The clues come from the chemical composition of our sun, which differs from that of nearby stars of about the same age. Astronomers believe that as stars form in particular parts of a galaxy, they should resemble their neighbors because they all congealed from the same clouds of gas and dust. But our sun is an oddball among its nearby companions, containing a higher proportion of heavy elements, such as iron. Why the discrepancy?

One possibility is a concept called radial migration, in which gravitational interactions among young stars can set them spiraling either far outward or inward from the galactic region in which they formed. Astronomers have tested the idea from time to time using computer simulations, and the results have suggested that radial migration occurs.

Now researchers in the United States, the United Kingdom, and Canada have run a 100,000-hour supercomputer simulation that strongly supports the concept of radial migration. They started with the birth of a hypothetical galaxy about 9 billion years ago--at the point at which the gigantic cloud of dust and gas had formed but had not yet coalesced into a disk--and ran the simulation to the present day. In the 10 September Astrophysical Journal Letters, the team reports that the simulation showed that the orbits of as many as half of the stars in the galaxy had moved thousands of light-years away from where they started.

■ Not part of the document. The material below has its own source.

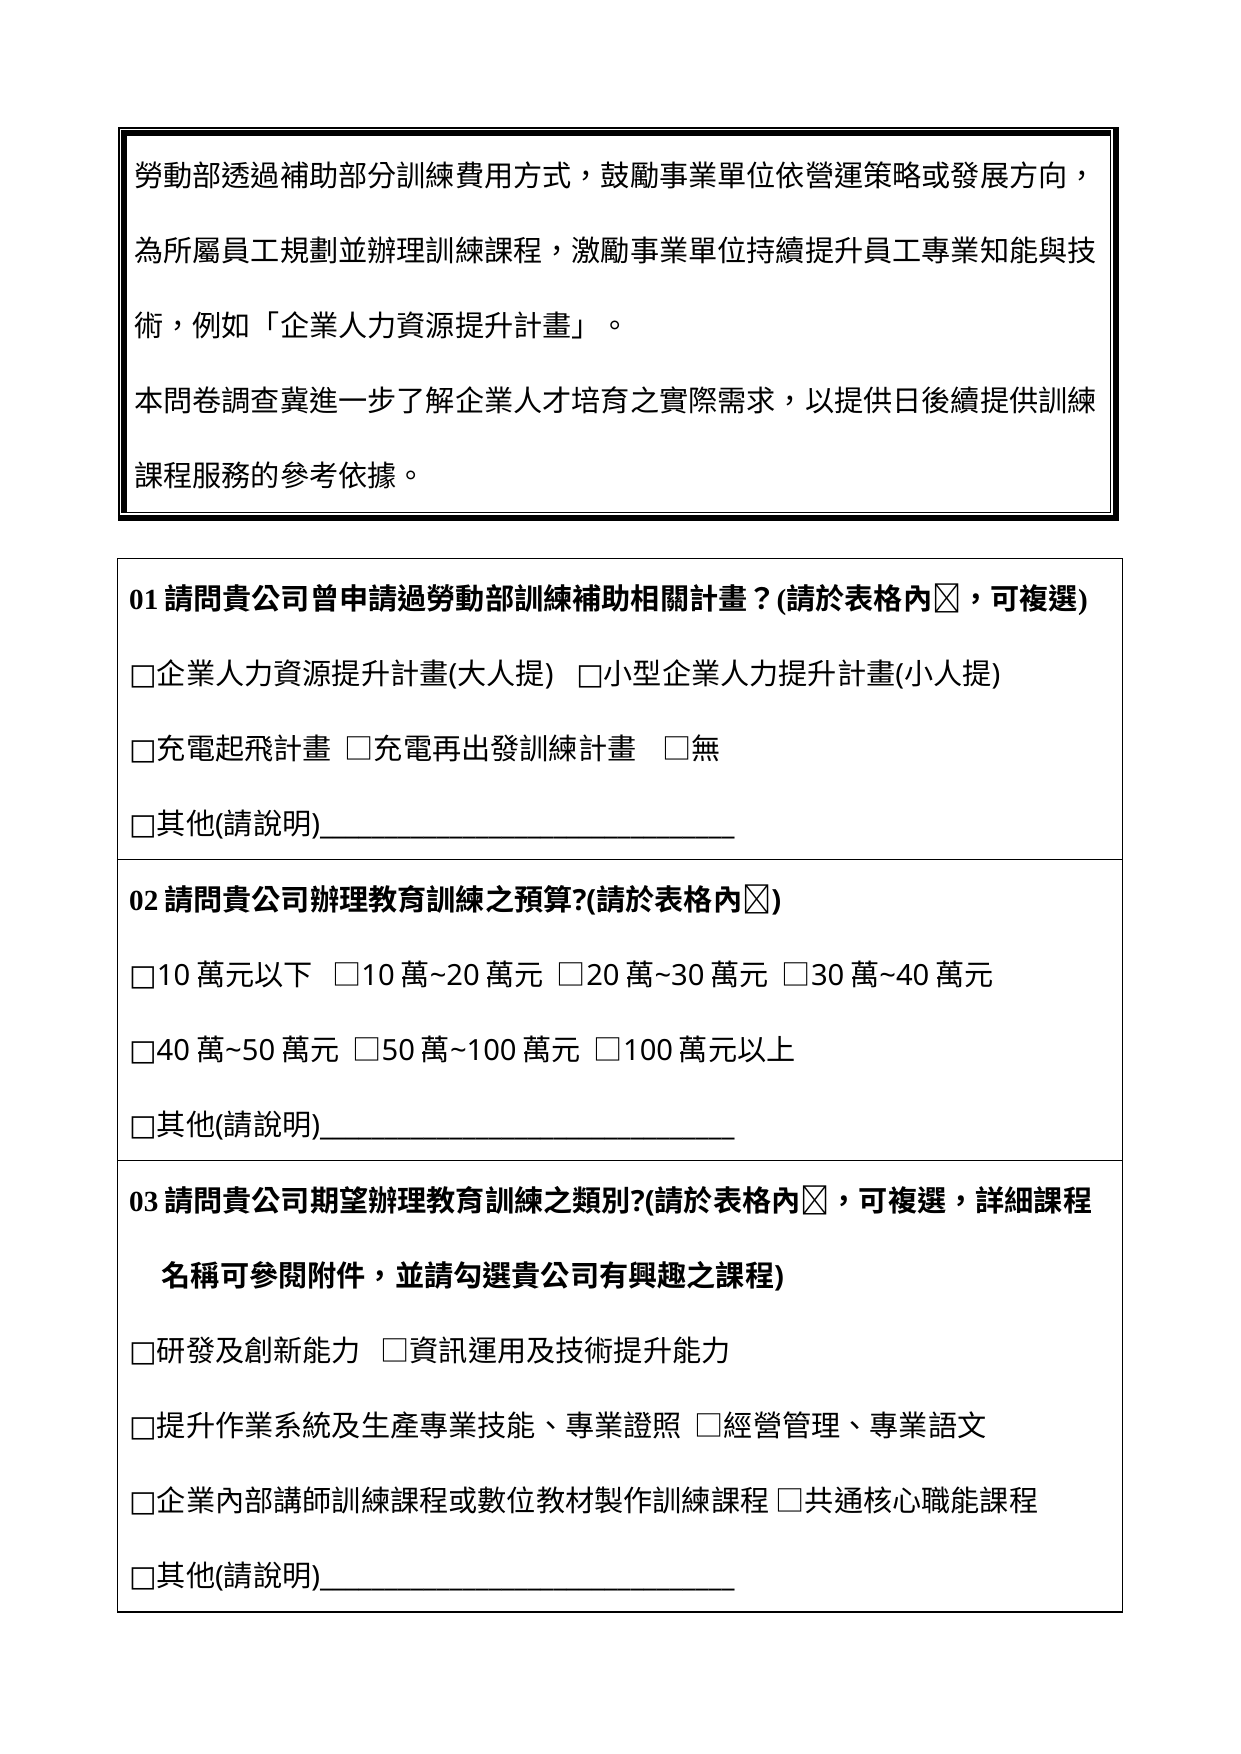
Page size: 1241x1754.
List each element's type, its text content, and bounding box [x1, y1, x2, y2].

"It was an exciting thing to stumble upon," says astronomer and lead author Rok Roškar of the University of Washington, Seattle, who notes that recent observations support the model's conclusion that radial migration of stars might be quite pervasive in the Milky Way. If so, he says, then astronomers will have to take the phenomenon into account when studying the histories of those stars. This is particularly true when attempting to define the conditions necessary for the onset of life, because radial migration suggests that the sun and Earth might have passed through such radiation and life somehow survived.

As for our own sun, Roškar says its cousins are probably scattered across the galaxy by now.